The infusion or tincture prepared with buchu is effective in treating urethritis and cystitis, particularly when these conditions are associated with a previously existing problem of Candida, for instance yeast infections. Generally, buchu infusion is preferable to the tincture, especially when the commencement of the contagion is unexpected. In addition, buchu infusion is also employed in the form of a douche for treating leucorrhea (a white vaginal discharge) and sometimes to treat infections caused by yeasts. Buchu is known to be a stimulant for the uterine and encloses pulegone, a substance that is also found in significant quantities in pennyroyal. Pulegone is a substance that causes abortion (abortifacient) as well as it is a potent emmanagogue (a medication or substance that encourages menstrual flow). However, here is a word of caution. Buchu should never be given during pregnancy.

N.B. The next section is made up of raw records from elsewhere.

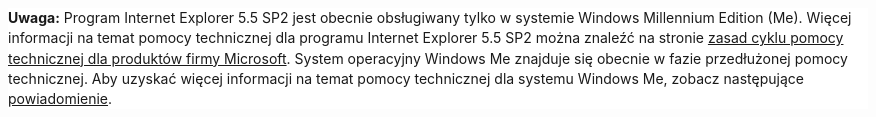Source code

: **Uwaga:** Program Internet Explorer 5.5 SP2 jest obecnie obsługiwany tylko w systemie Windows Millennium Edition (Me). Więcej informacji na temat pomocy technicznej dla programu Internet Explorer 5.5 SP2 można znaleźć na stronie [zasad cyklu pomocy technicznej dla produktów firmy Microsoft](http://support.microsoft.com/default.aspx?id=fh;%5bln%5d;lifeprodi). System operacyjny Windows Me znajduje się obecnie w fazie przedłużonej pomocy technicznej. Aby uzyskać więcej informacji na temat pomocy technicznej dla systemu Windows Me, zobacz następujące [powiadomienie](http://support.microsoft.com/default.aspx?scid=fh;en-us;lifean1).
  

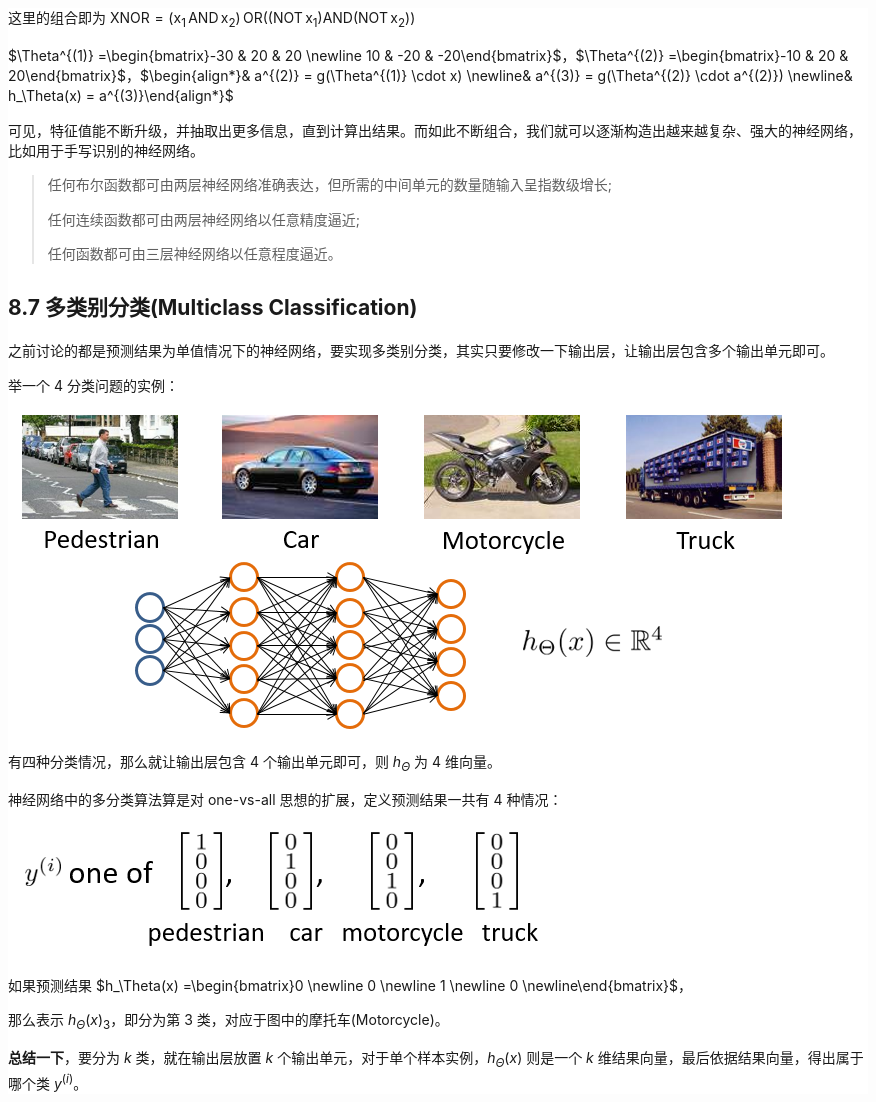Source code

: 这里的组合即为 $\text{XNOR}=( \text{x}_1\, \text{AND}\, \text{x}_2 )\, \text{OR} \left( \left( \text{NOT}\, \text{x}_1 \right) \text{AND} \left( \text{NOT}\, \text{x}_2 \right) \right)$

$\Theta^{(1)} =\begin{bmatrix}-30 & 20 & 20 \newline 10 & -20 & -20\end{bmatrix}$，$\Theta^{(2)} =\begin{bmatrix}-10 & 20 & 20\end{bmatrix}$，$\begin{align*}& a^{(2)} = g(\Theta^{(1)} \cdot x) \newline& a^{(3)} = g(\Theta^{(2)} \cdot a^{(2)}) \newline& h_\Theta(x) = a^{(3)}\end{align*}$

可见，特征值能不断升级，并抽取出更多信息，直到计算出结果。而如此不断组合，我们就可以逐渐构造出越来越复杂、强大的神经网络，比如用于手写识别的神经网络。

> 任何布尔函数都可由两层神经网络准确表达，但所需的中间单元的数量随输入呈指数级增长;
>
> 任何连续函数都可由两层神经网络以任意精度逼近;
>
> 任何函数都可由三层神经网络以任意程度逼近。

## 8.7 多类别分类(Multiclass Classification)

之前讨论的都是预测结果为单值情况下的神经网络，要实现多类别分类，其实只要修改一下输出层，让输出层包含多个输出单元即可。

举一个 4 分类问题的实例：

![](image/20180117_010904.png)

有四种分类情况，那么就让输出层包含 4 个输出单元即可，则 $h_\Theta$ 为 4 维向量。 

神经网络中的多分类算法算是对 one-vs-all 思想的扩展，定义预测结果一共有 4 种情况：

![](image/20180117_011331.png)

如果预测结果 $h_\Theta(x) =\begin{bmatrix}0 \newline 0 \newline 1 \newline 0 \newline\end{bmatrix}$，

那么表示 $h_\Theta(x)_3$，即分为第 3 类，对应于图中的摩托车(Motorcycle)。

**总结一下**，要分为 $k$ 类，就在输出层放置 $k$ 个输出单元，对于单个样本实例，$h_\Theta(x)$ 则是一个 $k$ 维结果向量，最后依据结果向量，得出属于哪个类 $y^{(i)}$。

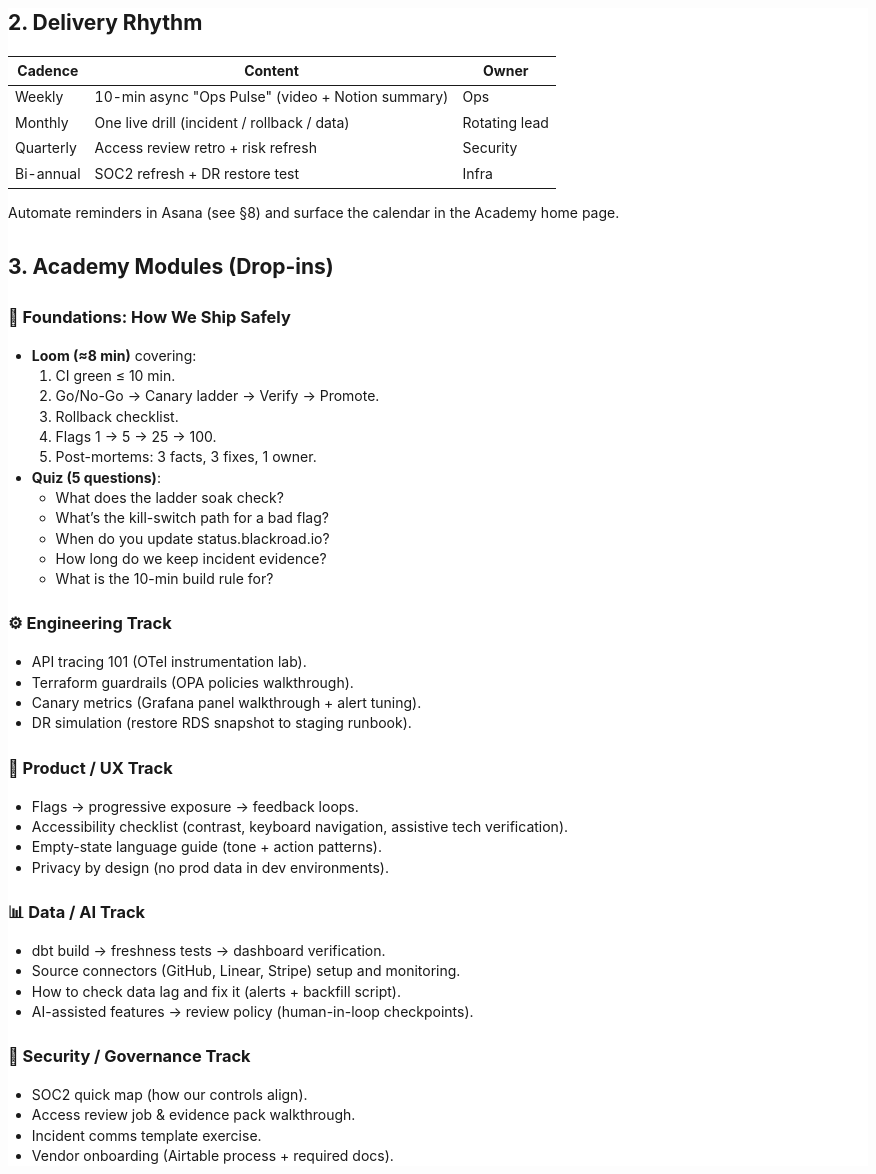## 2. Delivery Rhythm

| Cadence   | Content                                             | Owner   |
|-----------|------------------------------------------------------|---------|
| Weekly    | 10-min async "Ops Pulse" (video + Notion summary)    | Ops     |
| Monthly   | One live drill (incident / rollback / data)          | Rotating lead |
| Quarterly | Access review retro + risk refresh                   | Security |
| Bi-annual | SOC2 refresh + DR restore test                       | Infra   |

Automate reminders in Asana (see §8) and surface the calendar in the Academy home page.

## 3. Academy Modules (Drop-ins)

### 🧭 Foundations: How We Ship Safely
- **Loom (≈8 min)** covering:
  1. CI green ≤ 10 min.
  2. Go/No-Go → Canary ladder → Verify → Promote.
  3. Rollback checklist.
  4. Flags 1 → 5 → 25 → 100.
  5. Post-mortems: 3 facts, 3 fixes, 1 owner.
- **Quiz (5 questions)**:
  - What does the ladder soak check?
  - What’s the kill-switch path for a bad flag?
  - When do you update status.blackroad.io?
  - How long do we keep incident evidence?
  - What is the 10-min build rule for?

### ⚙️ Engineering Track
- API tracing 101 (OTel instrumentation lab).
- Terraform guardrails (OPA policies walkthrough).
- Canary metrics (Grafana panel walkthrough + alert tuning).
- DR simulation (restore RDS snapshot to staging runbook).

### 🎨 Product / UX Track
- Flags → progressive exposure → feedback loops.
- Accessibility checklist (contrast, keyboard navigation, assistive tech verification).
- Empty-state language guide (tone + action patterns).
- Privacy by design (no prod data in dev environments).

### 📊 Data / AI Track
- dbt build → freshness tests → dashboard verification.
- Source connectors (GitHub, Linear, Stripe) setup and monitoring.
- How to check data lag and fix it (alerts + backfill script).
- AI-assisted features → review policy (human-in-loop checkpoints).

### 🔐 Security / Governance Track
- SOC2 quick map (how our controls align).
- Access review job & evidence pack walkthrough.
- Incident comms template exercise.
- Vendor onboarding (Airtable process + required docs).
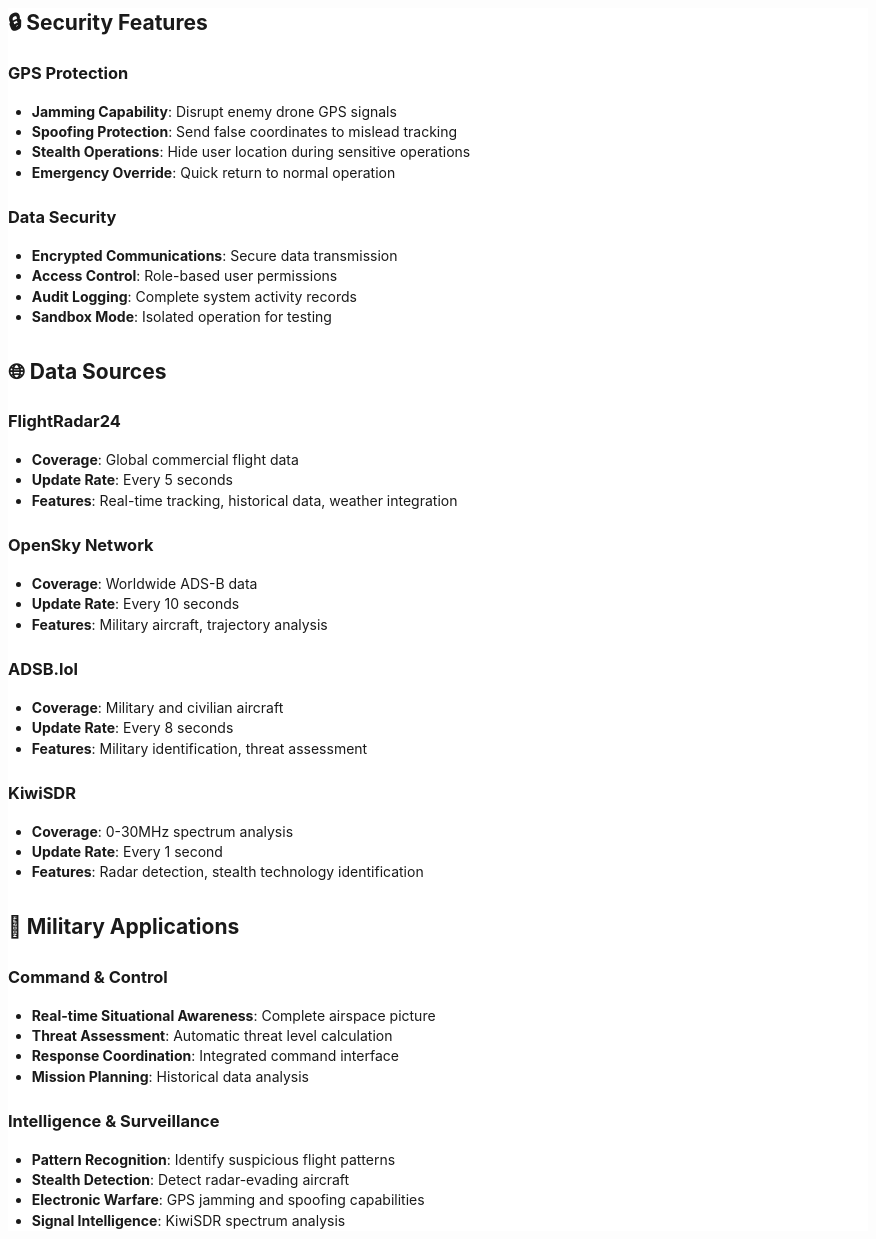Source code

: ## 🔒 Security Features

### GPS Protection
- **Jamming Capability**: Disrupt enemy drone GPS signals
- **Spoofing Protection**: Send false coordinates to mislead tracking
- **Stealth Operations**: Hide user location during sensitive operations
- **Emergency Override**: Quick return to normal operation

### Data Security
- **Encrypted Communications**: Secure data transmission
- **Access Control**: Role-based user permissions
- **Audit Logging**: Complete system activity records
- **Sandbox Mode**: Isolated operation for testing

## 🌐 Data Sources

### FlightRadar24
- **Coverage**: Global commercial flight data
- **Update Rate**: Every 5 seconds
- **Features**: Real-time tracking, historical data, weather integration

### OpenSky Network
- **Coverage**: Worldwide ADS-B data
- **Update Rate**: Every 10 seconds
- **Features**: Military aircraft, trajectory analysis

### ADSB.lol
- **Coverage**: Military and civilian aircraft
- **Update Rate**: Every 8 seconds
- **Features**: Military identification, threat assessment

### KiwiSDR
- **Coverage**: 0-30MHz spectrum analysis
- **Update Rate**: Every 1 second
- **Features**: Radar detection, stealth technology identification

## 🎯 Military Applications

### Command & Control
- **Real-time Situational Awareness**: Complete airspace picture
- **Threat Assessment**: Automatic threat level calculation
- **Response Coordination**: Integrated command interface
- **Mission Planning**: Historical data analysis

### Intelligence & Surveillance
- **Pattern Recognition**: Identify suspicious flight patterns
- **Stealth Detection**: Detect radar-evading aircraft
- **Electronic Warfare**: GPS jamming and spoofing capabilities
- **Signal Intelligence**: KiwiSDR spectrum analysis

Remedial preparations using leaves of buchu have a long account of being used in traditional herbal medication in the form of a disinfectant for the urinary tract as well as a diuretic. Since earliest days, practitioners of herbal medicine used buchu to cure inflammation of the urinary tract, in addition to the inflammation of the prostate. In Europe, herbalists also recommended the use of buchu for treating gout. Nevertheless, the innovative usage of buchu by the native tribes of southern Africa is yet to be ascertained since the word ‘buchu' is a common term used to describe aromatic plants. According to many researchers and herbalists, the native tribes of southern Africa possibly used buchu in the form of an insect repellent. In addition, they may have also used the herb internally to cure stomach disorders, problems of the urinary bladder as well as rheumatism.
Habitat and cultivation
Buchu is indigenous to South Africa, where people grow the plant on hillsides. In addition, buchu is also cultivated in several regions of South America. Buchu is generally propagated from cuttings during the later phase of summer and it needs a soil having excellent drainage as well as lots of sunlight. The leaves of this herb are collected in summer when the plant is in bloom or bearing fruits.
Buchu may be used as infusion or in the form of a tincture to treat a number of health conditions discussed above.
Infusion: In order to prepare an infusion using the herb, you need to add one or two teaspoonfuls of the leaves of buchu in a cup of steaming water and allow the mixture to suffuse for about 10 minutes. The standard dose of buchu infusion is drinking it thrice every day.
Side effects and cautions
Generally considered to be a safe herb, buchu may also result in a number of side effects. For instance, buchu may cause gastrointestinal exasperation and, hence, it is advisable that you take this herb only with meals. In addition, buchu should not be given during pregnancy or to nursing mothers.
How it works in the body
Chemical analysis of buchu leaves has revealed that they enclose flavonoids and 1.0 per cent to 3.5 per cent volatile oils. The antiseptic benefits of buchu to treat disorders of the urinary tract are attributed to the volatile oils enclosed by the plant. It is believed that the basic component of the volatile oil possesses antibacterial activities. This component is known as monoterpene disophenol. Nevertheless, one test tube experiment using the volatile oil of buchu did not find any noteworthy antibacterial actions.
Collection and harvesting
The leaves of buchu ought to be harvested during summer when the plant is in full bloom or bearing fruits.